HBO1 histone acetylase is a coactivator of the replication licensing factor Cdt1

Abstract

HBO1 histone acetylase is important for DNA replication licensing. In human cells, HBO1 associates with replication origins specifically during the G1 phase of the cell cycle in a manner that depends on the replication licensing factor Cdt1, but is independent of the Cdt1 repressor Geminin. HBO1 directly interacts with Cdt1, and it enhances Cdt1-dependent rereplication. Thus, HBO1 plays a direct role at replication origins as a coactivator of the Cdt1 licensing factor. As HBO1 is also a transcriptional coactivator, it has the potential to integrate internal and external stimuli to coordinate transcriptional responses with initiation of DNA replication.

Figure 1.

HBO1 associates with mammalian origins of replication. (A) Binding profile of HBO1 at the MCM4 origin (OR) locus in HEK293 kidney, HeLa adenocarcinoma, and CCL-156 lymphoblastoid cells. Control IgG (B), MOF (C), ORC1 (D), and MCM5 (E) binding profile at the MCM4 origin in the same chromatin sample. (F) ChIP analysis of HBO1 and ORC2 binding profile at the mice HPRT1 origin. (Insert) Western blot analysis of HBO1 antibody specificity against human and mice whole cellular extracts. (G) Re-ChIP analysis of HBO1 and ORC1 co-occupancy on MCM4 and LaminB2 origins in HeLa cells.

Figure 2.

HBO1 association with origins is restricted to G1. (A) Expression level of HBO1, ORC1, Cdt1, and MCM2 mRNAs in CCL-156 cells in culture (asynchronously), following serum deprivation and cell cycle exit (G0), and following readdition of 20% serum in the media for 6 h after serum deprivation (G0 + serum).

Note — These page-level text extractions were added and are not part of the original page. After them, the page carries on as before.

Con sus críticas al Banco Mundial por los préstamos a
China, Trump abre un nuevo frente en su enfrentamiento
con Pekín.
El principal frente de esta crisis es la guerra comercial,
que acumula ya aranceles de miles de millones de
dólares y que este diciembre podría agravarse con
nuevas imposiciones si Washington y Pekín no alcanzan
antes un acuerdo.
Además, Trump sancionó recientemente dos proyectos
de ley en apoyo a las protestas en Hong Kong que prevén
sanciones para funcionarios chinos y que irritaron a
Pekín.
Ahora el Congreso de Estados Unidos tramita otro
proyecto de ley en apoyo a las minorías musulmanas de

The left panel illustrates the cell cycle profile of samples used in the experiment. “no RT” referrs to the control condition where cDNA synthesis was omitted prior to PCR analysis. (B) Expression level of HBO1, MCM2, and ORC2 proteins upon readdition of serum for indicated number of hours. (C) ChIP analysis of HBO1 binding at origins and control sites in growing and serum-starved cells. (D) ChIP analysis of HBO1 binding at origins in cells staged at different phase of the cycle.

Figure 3.

Licensing factor Cdt1 stabilizes HBO1 at origins. (A) Impact of proteasome inhibition on HBO1 association with the laminB2 origin in cells previously treated with DNA damaging agent actinomycin D. (B) Impact of proteasome inhibition on ORC1, HBO1, and Cdt1 association with the LaminB2 origin in cells previously G1/S staged with HU. (C) Impact of proteasome inhibition on Cdt1 and HBO1 expression level and chromatin association in HeLa cells treated with ActD. (D) Impact of proteasome inhibition on Cdt1 and HBO1 expression level and chromatin association in HeLa cells treated with HU. (E) Impact of Cdt1Δ32 overexpression on HBO1 association with LaminB2 origin in HeLa cells treated with HU. (F) Impact of Cdt1Δ32 overexpression on HBO1 association with LaminB2 origin in HeLa cells treated with ActD. (G) Impact of Cdt1 depletion on HBO1 association with replication origins in HeLa cells.

Figure 4.

Cdt1 directly interacts with HBO1. (A) Detection of HBO1 association with Cdt1 by reverse coimmunoprecipitation in HeLa cells overexpressing either HA-Cdt1 or Flag-HBO1. (B) Same experiment using antibodies directed against endogenous HBO1 and Cdt1. (C) Interaction of in vitro translated Flag-HBO1 with full-length His-Cdt1 and His-Geminin. (D) Interaction of purified in vitro translated Flag-HBO1 with His-Cdt1. (E) In vitro preformed Cdt1/HBO1 complex were challenged by increasing amount of bacterially produced Geminin. (F) Mix of Cdt1, Geminin, and HBO1 proteins were incubated with the indicated antibodies, and the purified complexes was determined by Western blot analysis. (G) Role of the MYST zinc finger. (Left panel) The indicated HBO1 derivatives were analyzed for interaction with Cdt1 or occupancy at the MCM4 and LaminB2 origins. (*) P < 0.05 ; (**) P < 0.15.

Figure 5.

HBO1 enhances Cdt1 licensing activity. Rereplication events in the indicated cells lines overexpressing HBO1, Cdt1, or Cdt1 + HBO1 as defined by the percentage of cells with >4N content as determined by FACS analysis.